The Newest Front in the Online Wars: Splogs
A splog is a spam blog--that is, a fake blog that is created for the sole purpose of getting a high search engine "page rank" to reap profits through ad clicks, or to drive customers to an otherwise obscure e-commerce site. Just like e-mail spam, splogs don't take a rocket scientist to create, but can be built by simple automatic scripts or programs that abuse services like Blogspot, Moveable Type, Wordpress, or Google's Blogger.com.
To keep itself alive, a splog will crawl the Internet using directories, search engines, RSS feeds, etc., collecting information to give the appearance that a real person is adding content. In many cases, this involves automated "theft" of original and often copyrighted content from other authors, without their knowledge, permission, or even attribution.
There are lots of different kinds of splogs that have different ways to disguise themselves as real blogs, but commonly they contain key search terms repeated dozens or even hundreds of times. One researcher did a test on a "Dance teaching" spam blog, where the word "dance" was found 948 times on a single page. The total number of words on the page was around 2048. That means half of the page was "dance." Splogs often send any human visitor to an entirely different site, either through clickable links, or the more annoying practice of automated redirects.

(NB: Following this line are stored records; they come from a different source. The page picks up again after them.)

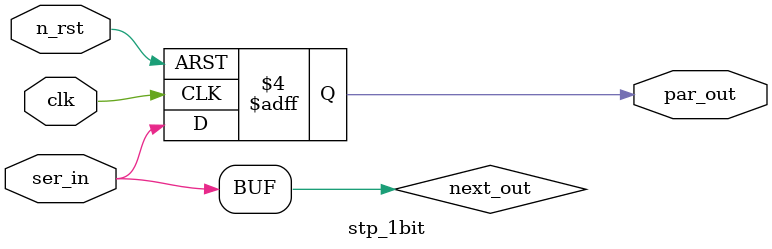
<source format=sv>

module stp_1bit
(
    input logic ser_in,
    input logic clk,
    input logic n_rst,
    output logic par_out
);
    reg next_out;

    always_ff @ (posedge clk, negedge n_rst)
    begin
        if (n_rst == 1'b0)
            par_out <= 1'b1;
        else
            par_out <= next_out;
    end

    always_comb
    begin
        next_out = ser_in;        
    end
endmodule
</source>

To give you an idea of the magnitude of the problem, in the United Kingdom there is a company with over 15,000 spam blogs at last count. There were well over 10,000 spam blogs on BlogSpot alone related to the Triple Crown horse races. Of course, each time a visitor clicks on a paid search term, the advertiser pays for it and the "splogger" gets a revenue share.
Sploggers try to defend their actions by saying it should not matter to the advertiser where users find ads, as long as they are clicked on. Most advertisers are very concerned about the environment in which their ads appear, and would not only be surprised by traffic from splogs, but upset by most of it. It is the equivalent of having your ad sold into The New York Times, only to have it show up in some penny sheet in North Dakota.
From the reader's perspective, it is a serious issue as well, as most would prefer to read a story from the original source, not replicated out of context and certainly not with non-sequitor search terms inserted randomly into its text. Even more troubling is the prospect of the "infoblog" overwhelming the "individual" content to the point where the Blogosphere more closely resembles late-night TV than a forum for thoughtful discussion and exchange of information.
Blog search companies must maintain an aggressive stance on blog spam, and continue to hone their tools and techniques. Developing and deploying anti-spam tools for e-mail makes it clear that combating blog spam needs to be part of the search company core, not an afterthought or add-on.
Building on years of experience with cataloging blog posts, Feedster has implemented and is continuing to refine an integrated, multi-layer approach to quickly and accurately responding to spam. A handful of the "tricks" of e-mail spam identification are applicable to the world of blogs, but the problem is compounded, as sploggers don't have to use "email blast" software with its unique "signature" on the tens of millions of e-mails, but can use the "real" software to make their blogs.
Past the obvious looking for "Viagra" and all its misspellings, all search engines should employ a sophisticated approach to detecting blogs that are reasonably certain not to contain original content or commentary, past that intended solely for consumption by search engine crawlers. Blacklists of known splog domains are a good start--for eliminating their content, as well as those that refer to them to raise their mutual page rank. The way a blog is published can also tell you a lot about its source. For example, it wouldn't be surprising if there were absolutely no blogs published using WordPress on the .info domain with Google AdSense that weren't splogs. There is also the "human factor," both in terms of "I know spam when I see it" and in quickly responding to the inevitable misclassification of a blog as spam.
Can the war on splogs be won? No--there will always be those that try to "game" influential search engines. Just like e-mail spam, there is a balance between a pristinely spam-free result that discards some valuable content with an approach that eliminates the bulk of the spam, but makes sure that you don't miss anything important. In this rapidly changing world, Feedster is fighting to make sure that you can find the tiny gems of meaningful, timely content without having them be swept away with the splogs.
J. Scott Johnson is co-founder and chief technology officer of Feedster, Inc.